Yes, yes, down with the Matrix, and on with humanist disciplines and humanist courage and a pox on those cultural Leftists who blather about sustainability when they could be taking heart from a decent knowledge of Roman history ...

Finally I can relax in the knowledge there was no second gunman on the grassy knoll, and that all the moral panic about smoking has been vastly exaggerated ...

Hmm, I'm feeling a little tired now, and the clock tells me it's too early for a glass of chardonnay, even if dealing with all these saucy doubts and fears and modern conspiracies and paranoias is completely exhausting.

Time for a cup of tea, before it's off to the right thinking world of the Tea Partiers, Glenn Beck, and the thoughts of Chairman Rupert ... because after all, the leftist are paranoid conspiracy theorists, and fear is the key to responsibility ...

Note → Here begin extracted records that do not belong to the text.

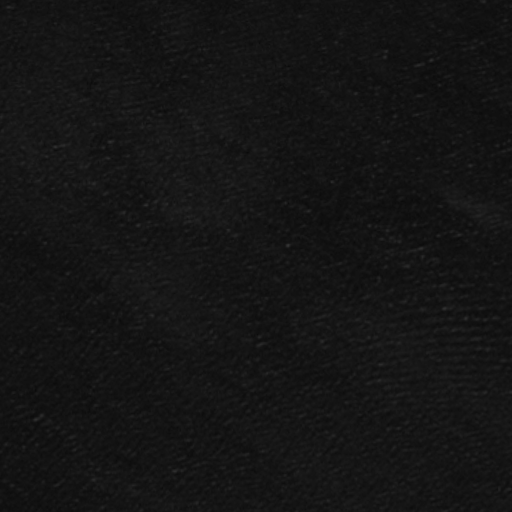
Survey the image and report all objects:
river: (194, 414)
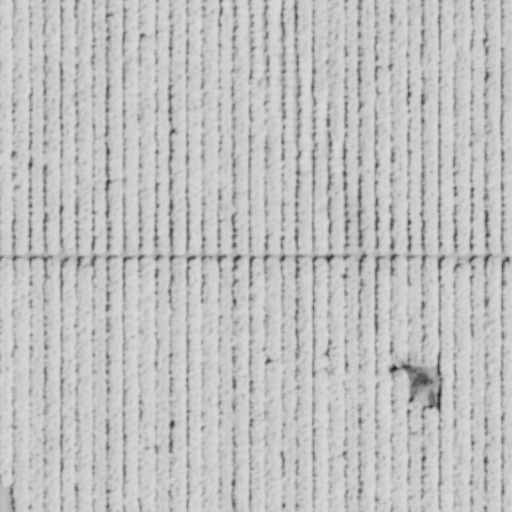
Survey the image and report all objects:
road: (256, 254)
power tower: (421, 386)
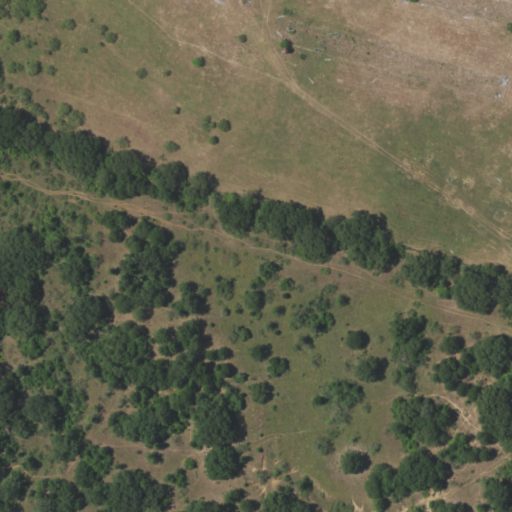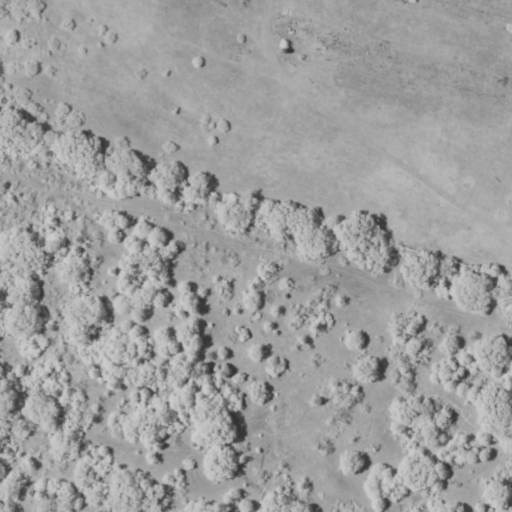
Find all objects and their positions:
road: (223, 110)
road: (242, 239)
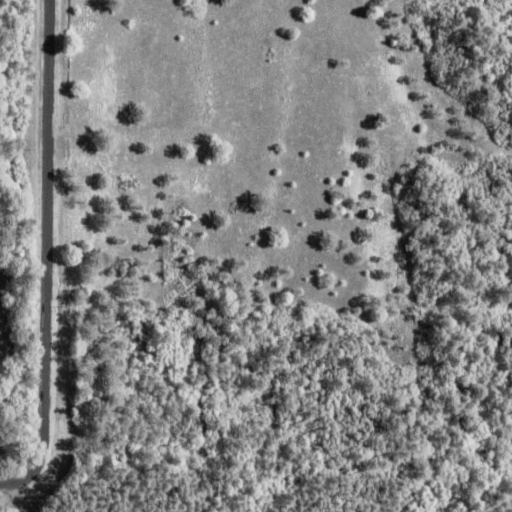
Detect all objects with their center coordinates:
road: (46, 255)
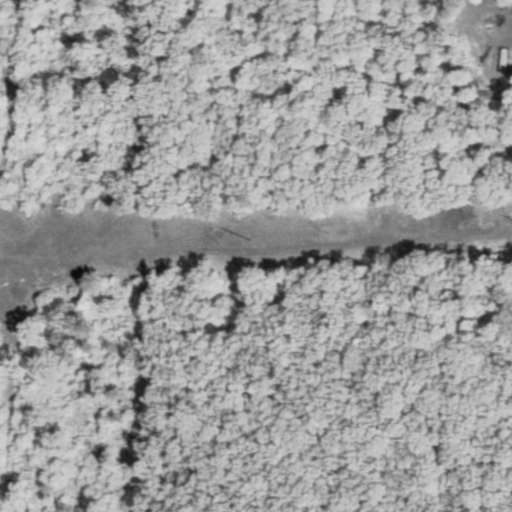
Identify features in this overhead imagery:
road: (466, 130)
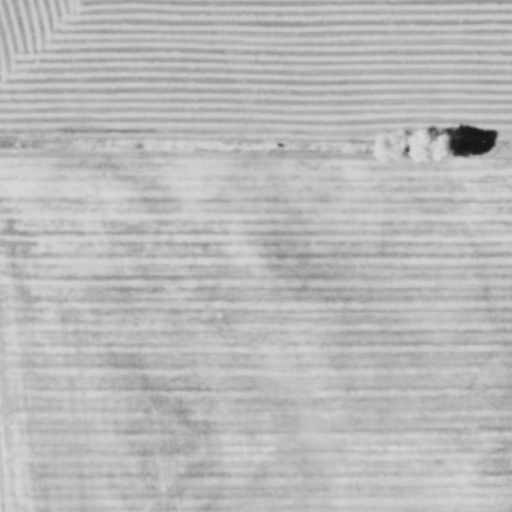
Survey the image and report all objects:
crop: (256, 256)
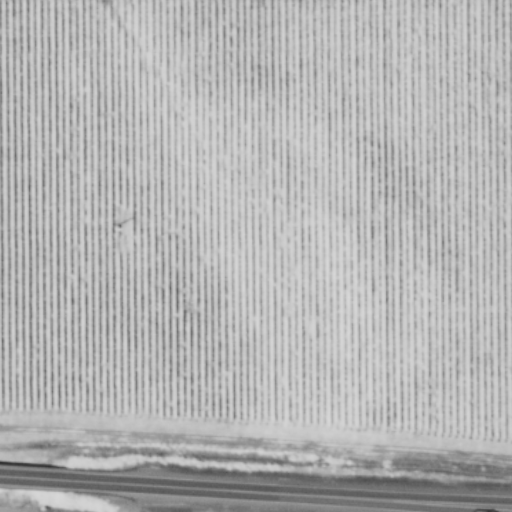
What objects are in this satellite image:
crop: (259, 224)
road: (33, 480)
road: (289, 496)
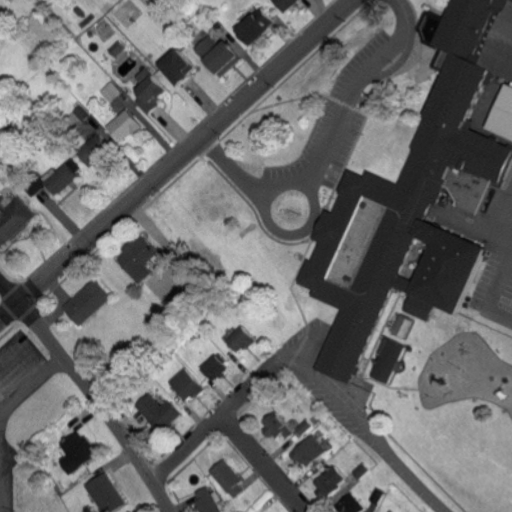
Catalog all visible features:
building: (289, 4)
building: (255, 27)
building: (218, 55)
building: (178, 66)
building: (111, 91)
building: (150, 91)
road: (346, 97)
building: (78, 117)
building: (124, 126)
building: (99, 134)
building: (90, 155)
road: (177, 160)
road: (233, 173)
building: (63, 176)
building: (418, 199)
building: (14, 219)
building: (144, 267)
road: (495, 284)
building: (88, 302)
building: (404, 326)
building: (246, 345)
building: (390, 361)
building: (217, 368)
road: (28, 384)
building: (187, 385)
road: (85, 397)
building: (158, 412)
road: (211, 420)
building: (277, 426)
road: (363, 427)
building: (310, 452)
building: (76, 453)
road: (262, 462)
building: (361, 471)
building: (229, 479)
building: (331, 481)
building: (105, 493)
building: (207, 499)
building: (350, 504)
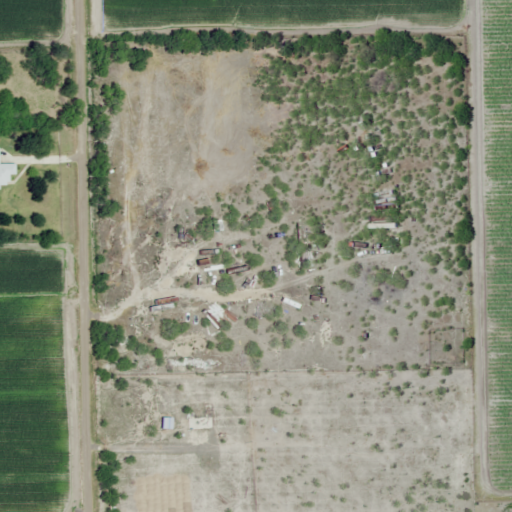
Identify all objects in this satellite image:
building: (6, 170)
road: (80, 256)
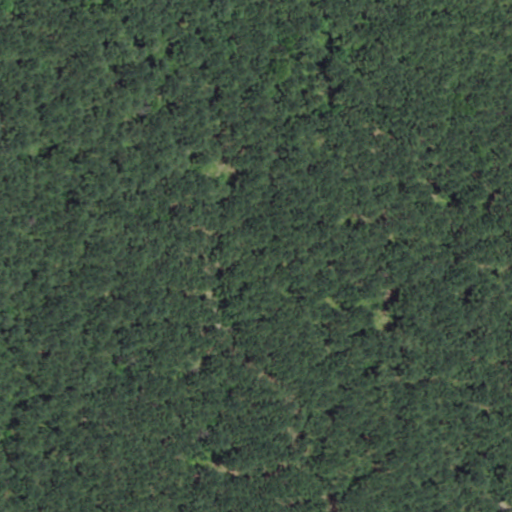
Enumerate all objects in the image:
road: (342, 508)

(Below: and for a bookend, Virtus, deity of bravery and military strength, and cheerfully either male or female in the personification of the Roman virtue of virtus. This image from the Getty Villa, made in Turkey 200 CE, and now stationed in Malibu - oh the shame - has been tagged as Virtus, but should be holding a sword in the right hand for it to be a certain tag. If holding Victory in her outstretched right hand, she'd be the Goddess Roma. Tricky these hemorphidite gods).

1 comment:

  1. Lovely, Dorothy, one of your best. Though I have to think that if you had never mentioned Furedi, I would have remained blissfully unaware of him for my entire lifetime - a consummation devoutly to be wish'd.

    Nonetheless, mayhap you should venture southward to recharge your batteries in Melbourne more often.